As far as dizziness is concerned, being dehydrated can certainly cause that, and it may also cause your head to pound when you stand up. I've had it get so bad, that when I stood, my head would pound hard enough that my hearing would disapper on each downbeat of my heart. My hearing would litearlly go in and out with my heart beat until I got used to being upright. That clued me in to go drink an entire glass of H20 right away.
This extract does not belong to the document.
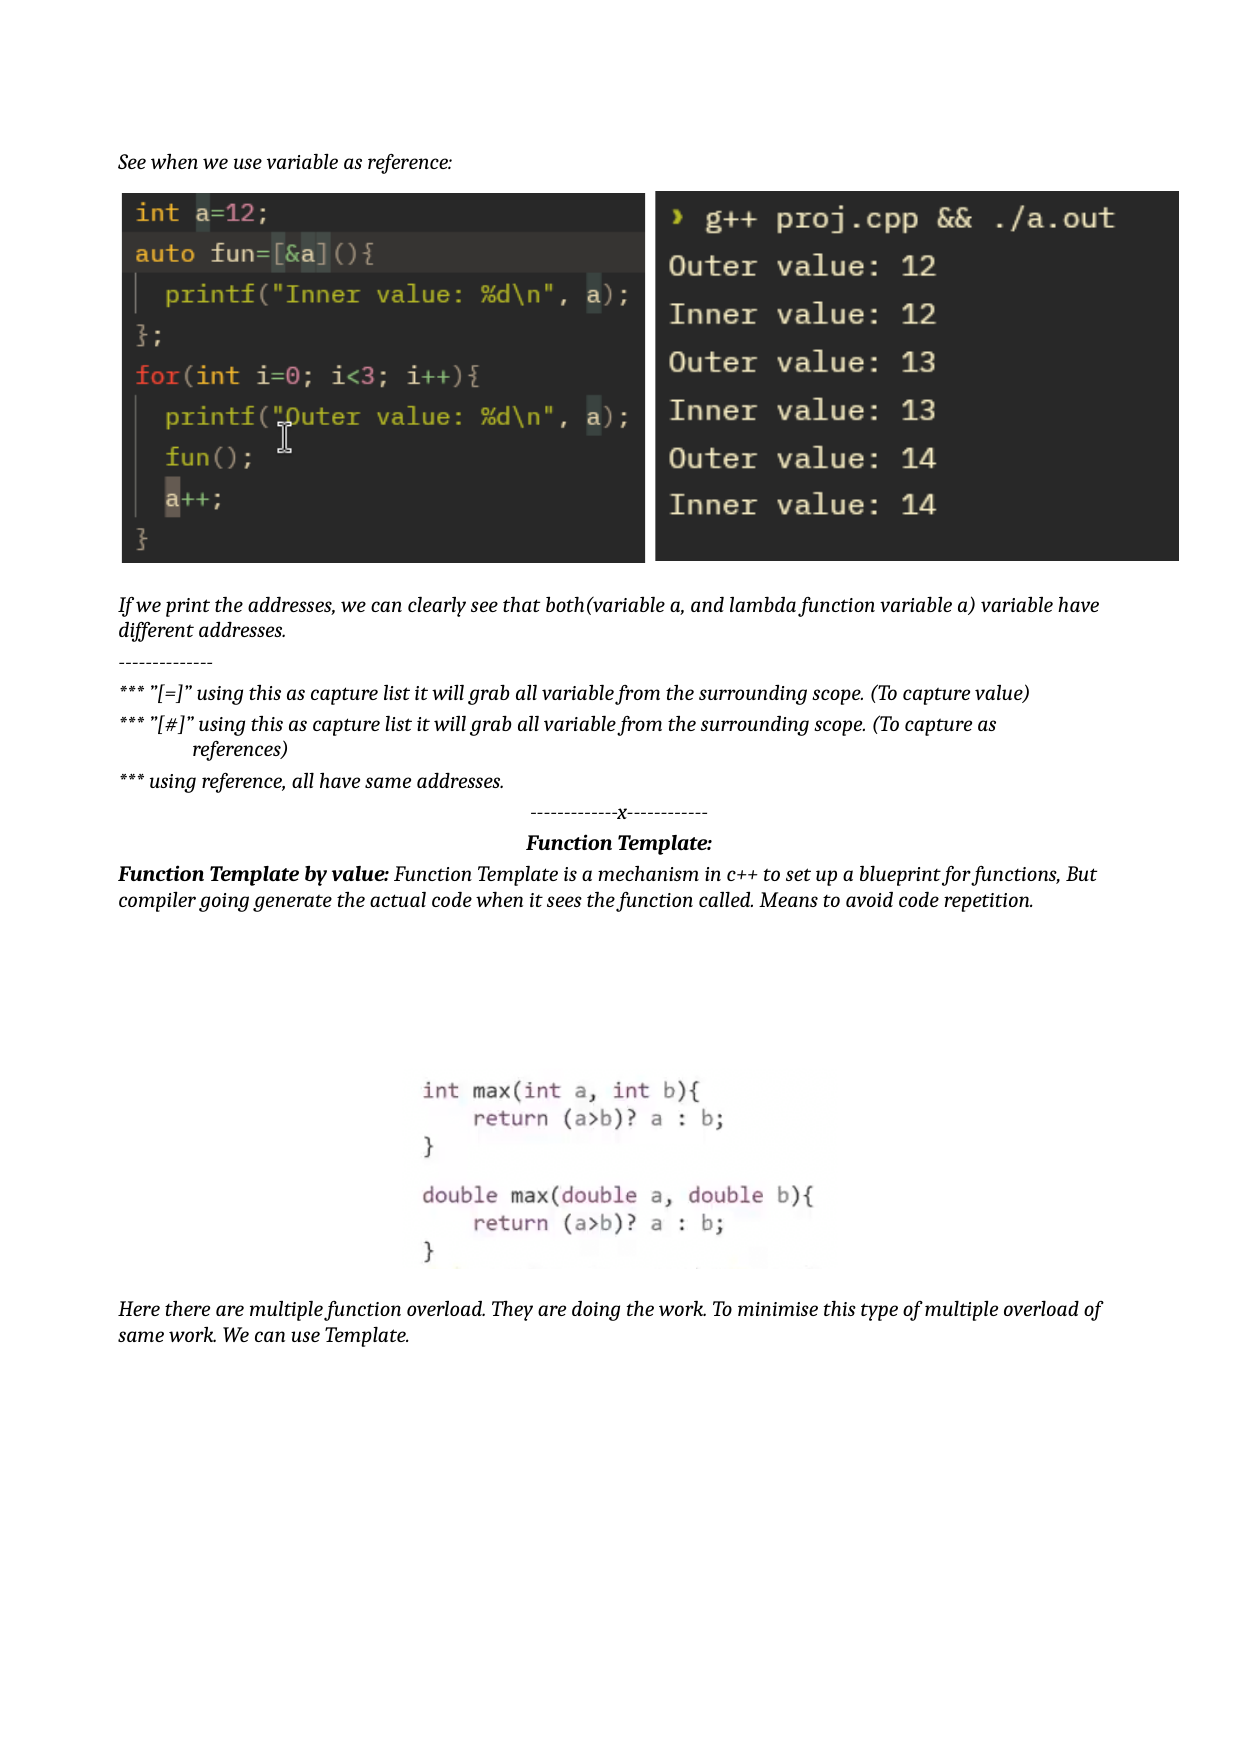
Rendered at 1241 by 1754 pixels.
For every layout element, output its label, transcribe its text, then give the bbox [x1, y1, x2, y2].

But, in CFS, the usual cause of dizziness, IMO, is some form of orthostatic hypotension. This is due to that pesky autonomic nervous sytem being out of whack once again. Thirst can figure in this, because low blood volume is a factor in causing it, and you need to drink more when your blood volume is low. If you have been diagnosed with an MVP (mitral valve prolapse), you can take it to the bank that your blood volume is too low, so drink up! Other common types of orthostatic hypotension are POTS (postural orthostatic tachycardia syndrome) and NMH (neurally mediated hypotension). In the first case your heart beat speeds up too much when you stand (tachycardia), often in an attempt to get blood to your brain. In the second case, your systolic (the top number) blood pressure fails to rise like it should when you stand, and often falls. The degree of the fall is considered (along with the pupil test) to be a good indicator of adrenal fatigue. For eample, mine falls as much as 50 pts. when I stand, whereas in a normal person, it should go up 10 pts. That indicates severe adrenal fatigue, and the only reason I don't pass out is that I start out with blood pressure that is too high, so it only falls to normal. Most of you probably know all this stuff already.
Magnesium definitely helps with palpitations and it helps prevent dangerous arterial spasms as well, a hazard esp. in cold weather. If you have an MVP, I would consider magnesium and plenty of H20 to be essential. It also helps with constiptation, so if you have the opposite problem, choose the citrate form not the oxide form....you can take less since it is better absorbed, and it does not cause diarrhea as badly.
Disclaimer: I am not a doctor, just a long tem patient like all of you who studied Naturopathy for a couple of years and worked in a hospital for many years before this crud knocked me out of the work force.
klutzo
ETA: Sushi - sorry I repeated some of your info. You were posting while I was typing mine! Rich's info is much more scientifically oriented as befitting his research status...so go with what he said if it conflicts with what I posted.